Disputes among TIC co-owners may quickly escalate into allegations of misrepresentation, breach of contract, breach of fiduciary duties, and failure to mitigate damages, resulting in refusal to cooperate in the economic operation of the property. From the entity perspective, the co-owner who refuses to take actions that are necessary to the continuing management and economic viability of the project is a critical concern. One recalcitrant co-owner can destroy a TIC. If the differing visions or financial capabilities preclude a solution, the concerns may be insurmountable. But even then, the last venue for resolution should be the courts and litigation. While the courts will provide final resolution, they are unlikely to provide the best economic solution. Some alternatives include drafting the documents to include restrictions that are consistent with what a customary lender requires, as noted above, and to limit contractually the right to contest or seek remedies or enforce individual rights against other co-owners without the consent of secured loan lenders. Mandatory mediation and the requirement to seek expert advice on the best investment solutions are suggested provisions.

TICs continue to be a favorable investment structure and are critical to preserving wealth through 1031 exchanges.
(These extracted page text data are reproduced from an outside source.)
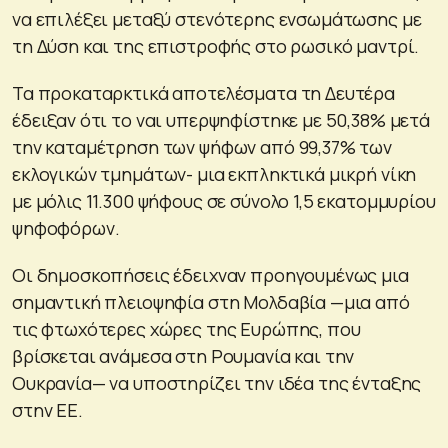
να επιλέξει μεταξύ στενότερης ενσωμάτωσης με
τη Δύση και της επιστροφής στο ρωσικό μαντρί.
Τα προκαταρκτικά αποτελέσματα τη Δευτέρα
έδειξαν ότι το ναι υπερψηφίστηκε με 50,38% μετά
την καταμέτρηση των ψήφων από 99,37% των
εκλογικών τμημάτων- μια εκπληκτικά μικρή νίκη
με μόλις 11.300 ψήφους σε σύνολο 1,5 εκατομμυρίου
ψηφοφόρων.
Οι δημοσκοπήσεις έδειχναν προηγουμένως μια
σημαντική πλειοψηφία στη Μολδαβία —μια από
τις φτωχότερες χώρες της Ευρώπης, που
βρίσκεται ανάμεσα στη Ρουμανία και την
Ουκρανία— να υποστηρίζει την ιδέα της ένταξης
στην ΕΕ.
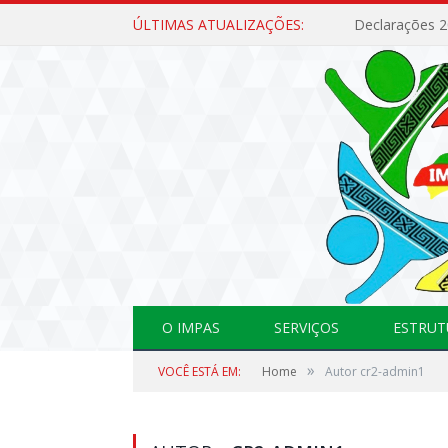
ÚLTIMAS ATUALIZAÇÕES:
Declarações 
O IMPAS
SERVIÇOS
ESTRUT
»
VOCÊ ESTÁ EM:
Home
Autor cr2-admin1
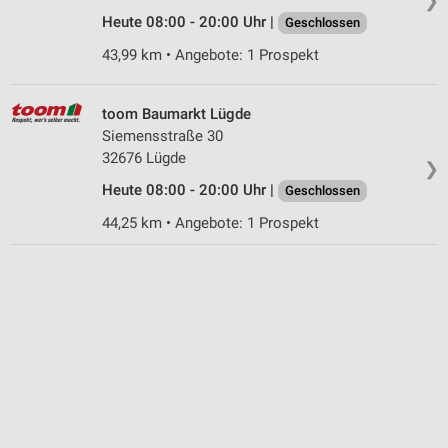
❯
Nicht-IAB-Verarbeitungszwecke:
Heute 08:00 - 20:00 Uhr |
Geschlossen
Notwendig
43,99 km • Angebote: 1 Prospekt
Performance
toom Baumarkt Lügde
Funktional
Siemensstraße 30
32676 Lügde
Werbung
❯
Heute 08:00 - 20:00 Uhr |
Geschlossen
44,25 km • Angebote: 1 Prospekt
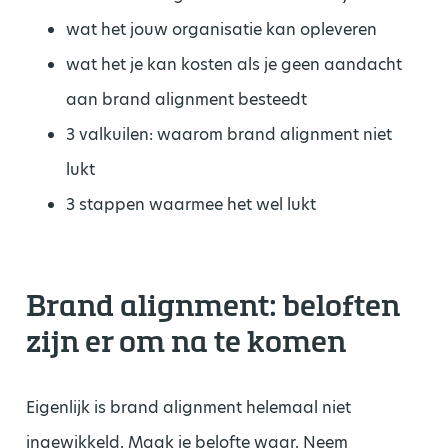
wat het jouw organisatie kan opleveren
wat het je kan kosten als je geen aandacht
aan brand alignment besteedt
3 valkuilen: waarom brand alignment niet
lukt
3 stappen waarmee het wel lukt
Brand alignment: beloften
zijn er om na te komen
Eigenlijk is brand alignment helemaal niet
ingewikkeld. Maak je belofte waar. Neem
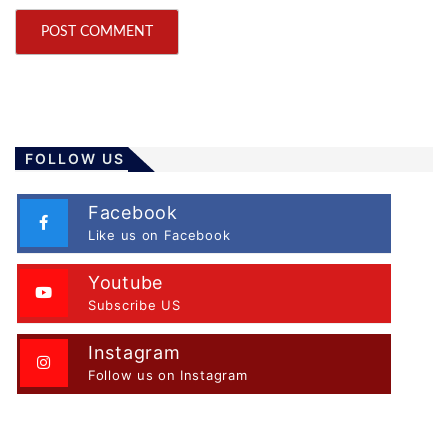
FOLLOW US
Facebook
Like us on Facebook
Youtube
Subscribe US
Instagram
Follow us on Instagram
But the trouble with TICs is that they are so inviting and favorable from a tax perspective that critical business criteria are often overlooked or minimized. Investors in TICs should carefully consider and evaluate the traditional business considerations and risks associated with the ownership of real property and seek a clear statement of the investment vision, management structure, and dispute resolution process. With TICs, litigation will rarely yield a financially acceptable solution, so look for a TIC that incorporates a process that in the event of disagreement promotes sound business decisions that are in line with your investment objectives and the risks involved.